**O que fazer:**
Extraia, sem alterar nada, o trecho do texto abaixo sobre a ação civil pública que vai de "No presente texto, analisaremos" a "doutrinárias e jurisprudenciais.".

Participação e representatividade adequada no processo coletivo: Reflexões sobre os PLs 4441/2020 e 4778/2020

Fonte: Jota

Autoria: Sofia Temer

A Lei da Ação Civil Pública (Lei nº 7.347/1985, LACP) está mais uma vez em pauta: há dois novos projetos de lei em discussão, o PL 4778/2020, apresentado pelo deputado Marcos Pereira, e o PL 4441/2020, pelo deputado Paulo Teixeira, que visam a revogar a LACP e instituir novos regramentos para a tutela coletiva no Brasil.

No presente texto, analisaremos alguns aspectos relativos à participação e representação dos sujeitos processuais nos dois projetos de lei.[1]

O primeiro ponto digno de nota em relação ao tema diz respeito ao rol de legitimados à propositura da ação civil pública, bem como ao requisito da representatividade adequada, que passa a ser tratado expressamente nos projetos de lei, incorporando construções doutrinárias e jurisprudenciais.

**Dados registrados:**
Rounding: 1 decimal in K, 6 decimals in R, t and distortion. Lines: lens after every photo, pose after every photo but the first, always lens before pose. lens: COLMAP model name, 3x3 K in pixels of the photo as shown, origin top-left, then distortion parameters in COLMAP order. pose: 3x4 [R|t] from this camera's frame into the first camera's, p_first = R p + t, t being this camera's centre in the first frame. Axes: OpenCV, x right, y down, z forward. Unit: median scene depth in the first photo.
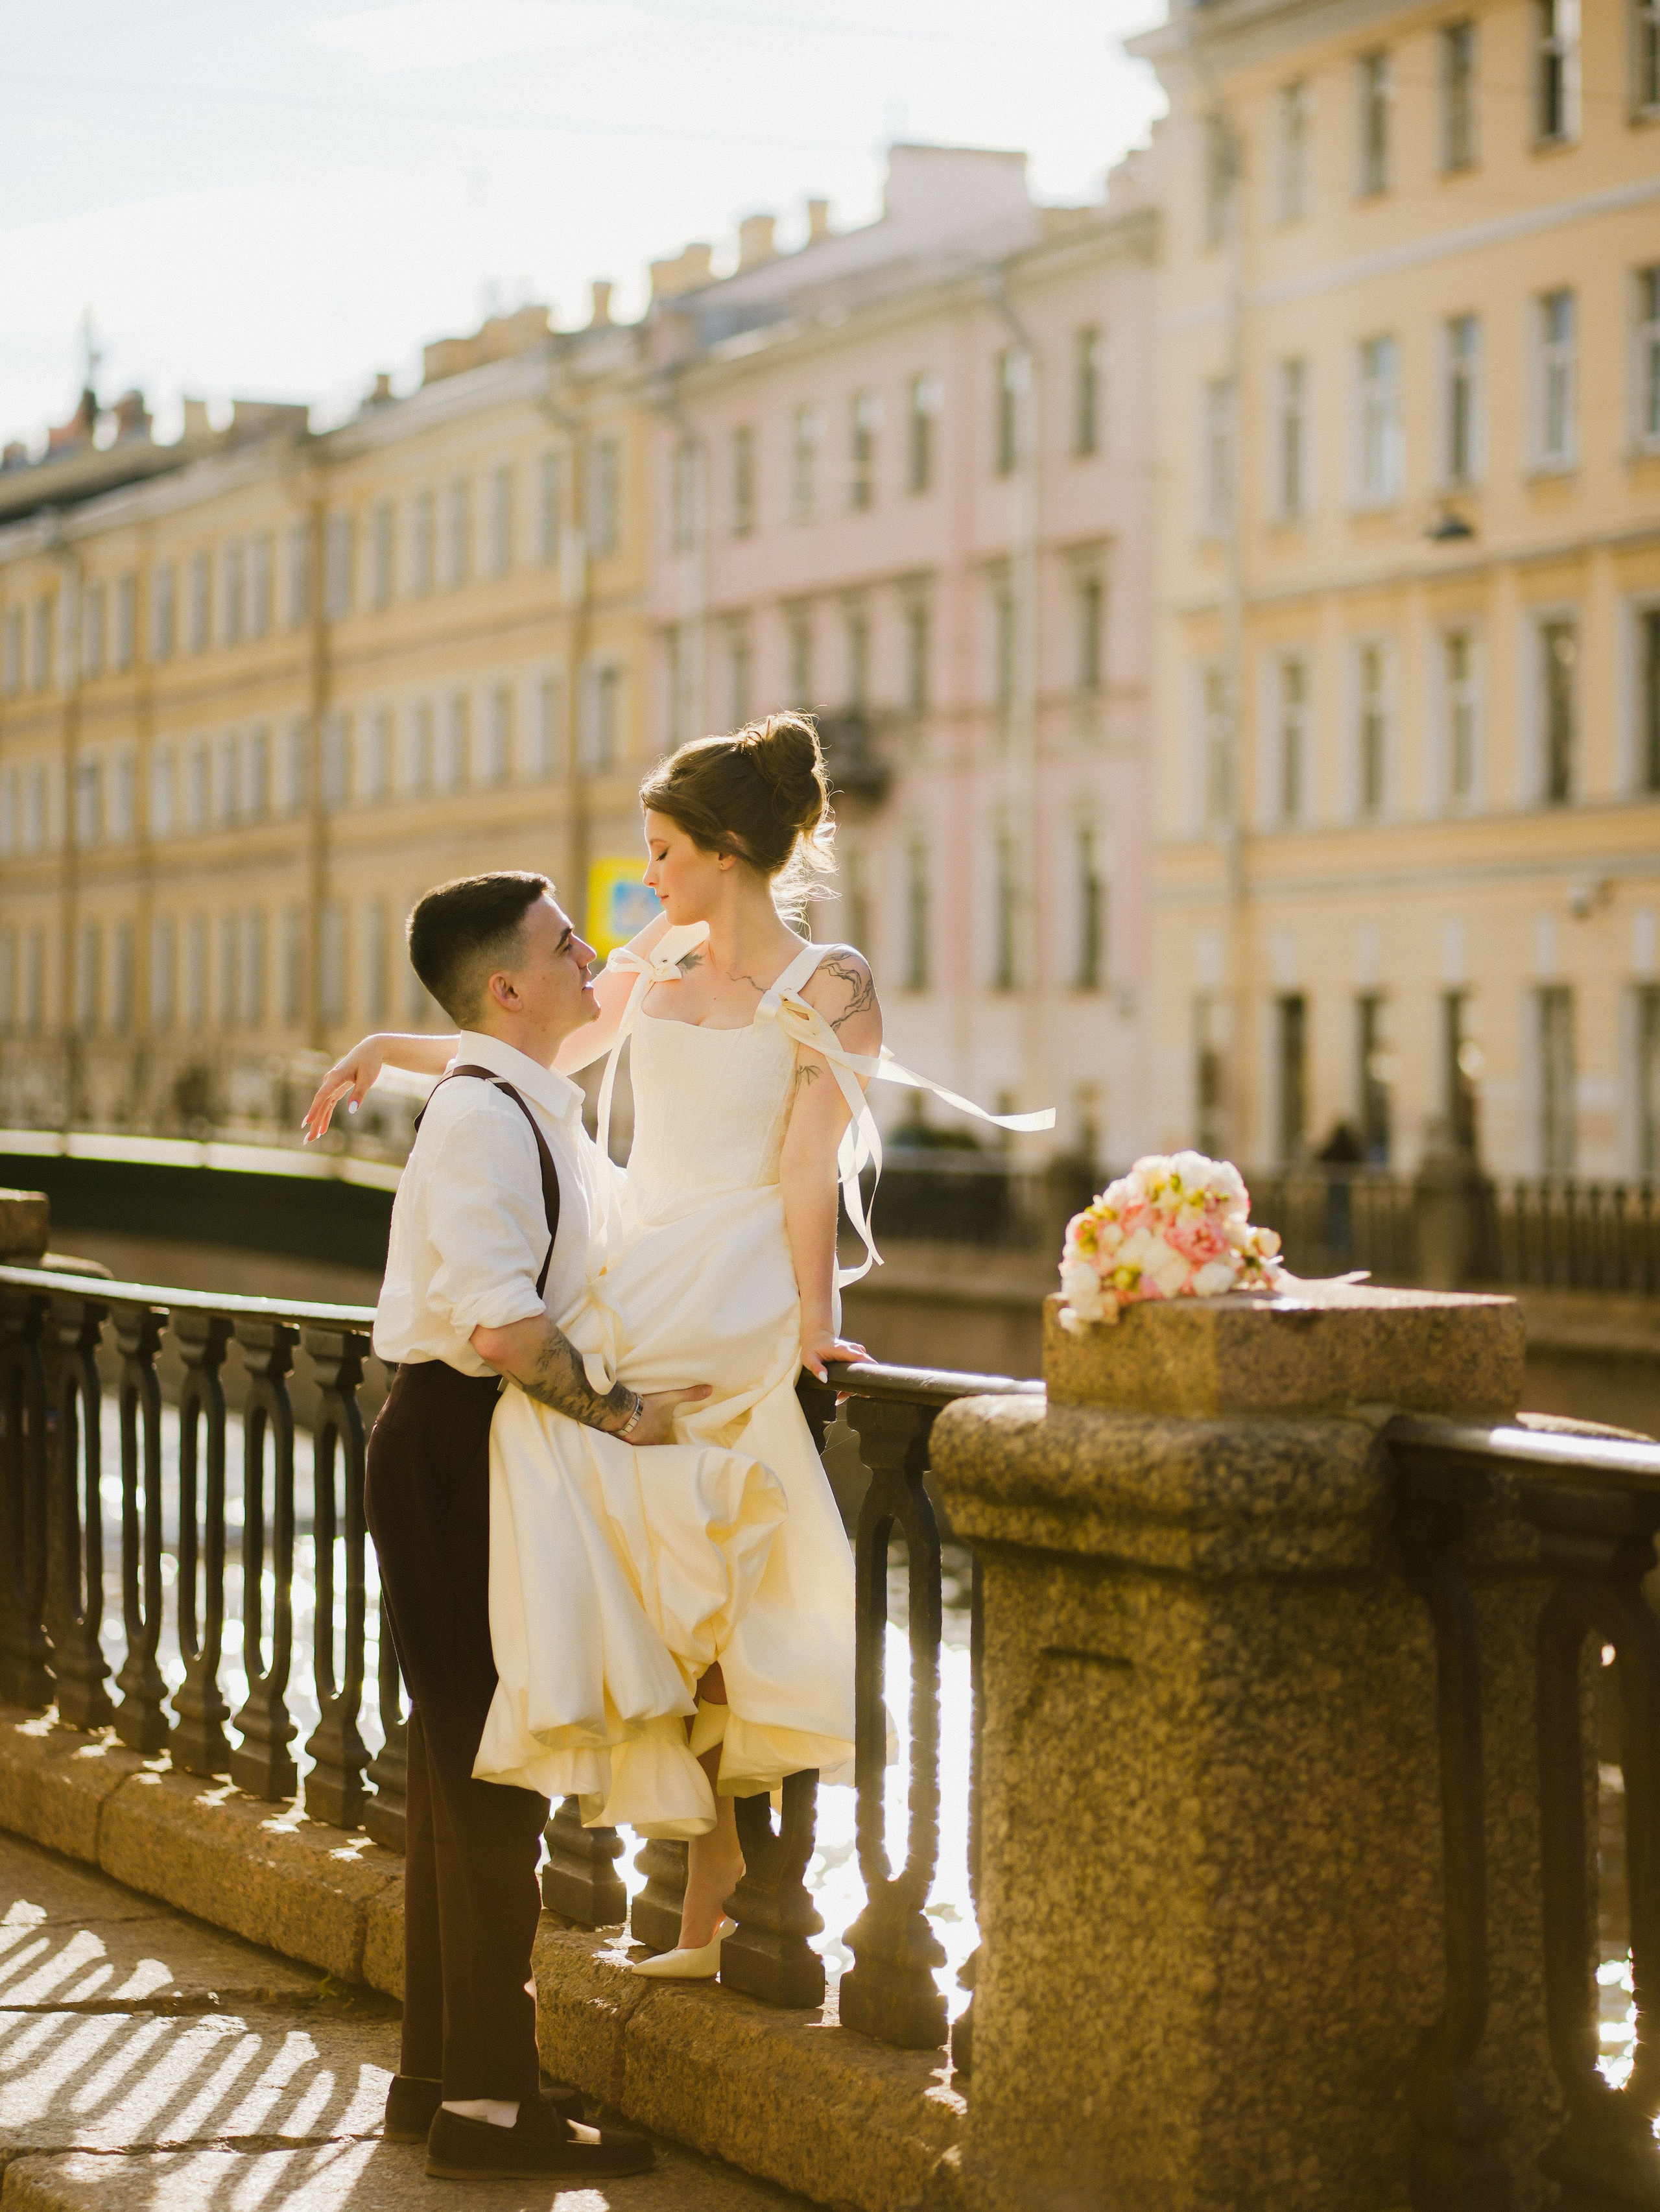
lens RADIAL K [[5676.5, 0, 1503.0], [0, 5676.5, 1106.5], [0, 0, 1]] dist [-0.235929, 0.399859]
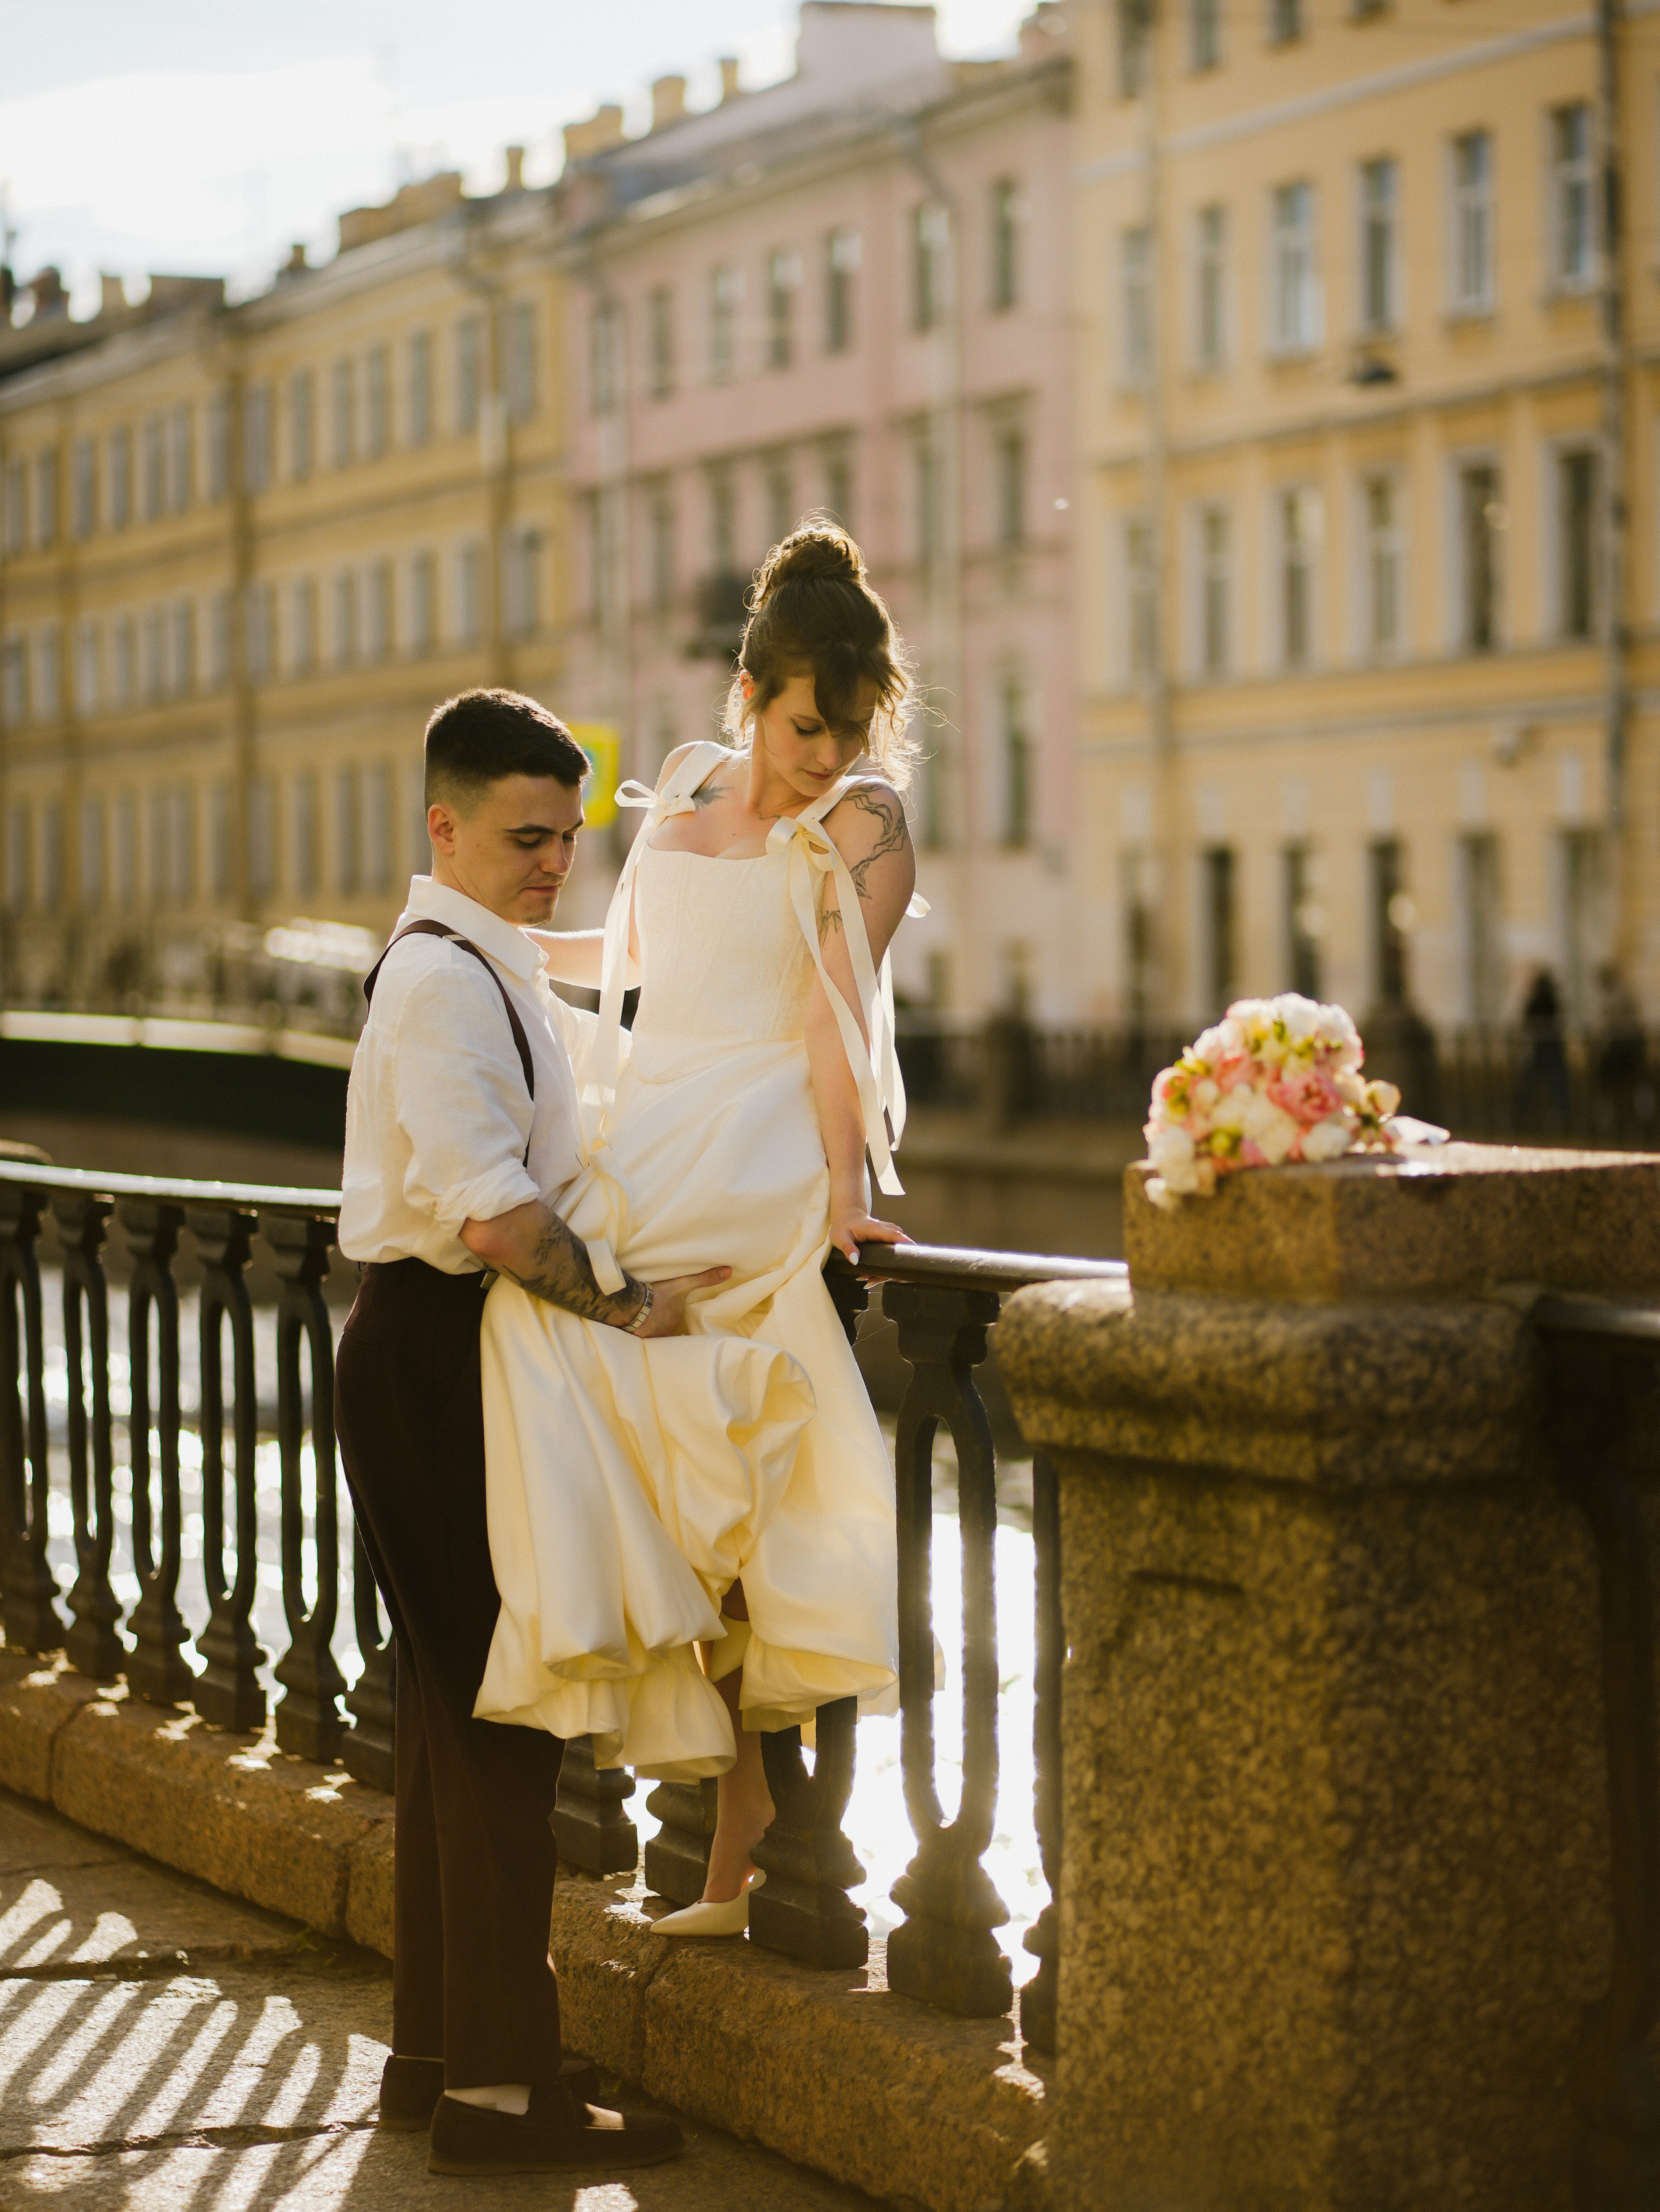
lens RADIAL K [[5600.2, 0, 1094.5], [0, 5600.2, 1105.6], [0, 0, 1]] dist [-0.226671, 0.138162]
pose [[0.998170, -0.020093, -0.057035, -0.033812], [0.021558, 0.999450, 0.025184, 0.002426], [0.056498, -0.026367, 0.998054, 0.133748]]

--

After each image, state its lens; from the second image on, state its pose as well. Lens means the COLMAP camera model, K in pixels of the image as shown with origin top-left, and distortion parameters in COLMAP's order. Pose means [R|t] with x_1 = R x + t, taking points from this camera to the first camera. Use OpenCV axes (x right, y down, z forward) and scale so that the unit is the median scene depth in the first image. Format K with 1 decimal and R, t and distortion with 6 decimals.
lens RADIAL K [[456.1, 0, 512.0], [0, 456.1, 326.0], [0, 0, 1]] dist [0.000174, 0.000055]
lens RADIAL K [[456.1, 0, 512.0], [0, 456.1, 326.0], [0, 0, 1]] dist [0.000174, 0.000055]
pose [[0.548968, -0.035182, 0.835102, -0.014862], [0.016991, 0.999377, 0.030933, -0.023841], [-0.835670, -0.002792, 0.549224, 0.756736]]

**Solução do exercício:**
No presente texto, analisaremos alguns aspectos relativos à participação e representação dos sujeitos processuais nos dois projetos de lei.[1]

O primeiro ponto digno de nota em relação ao tema diz respeito ao rol de legitimados à propositura da ação civil pública, bem como ao requisito da representatividade adequada, que passa a ser tratado expressamente nos projetos de lei, incorporando construções doutrinárias e jurisprudenciais.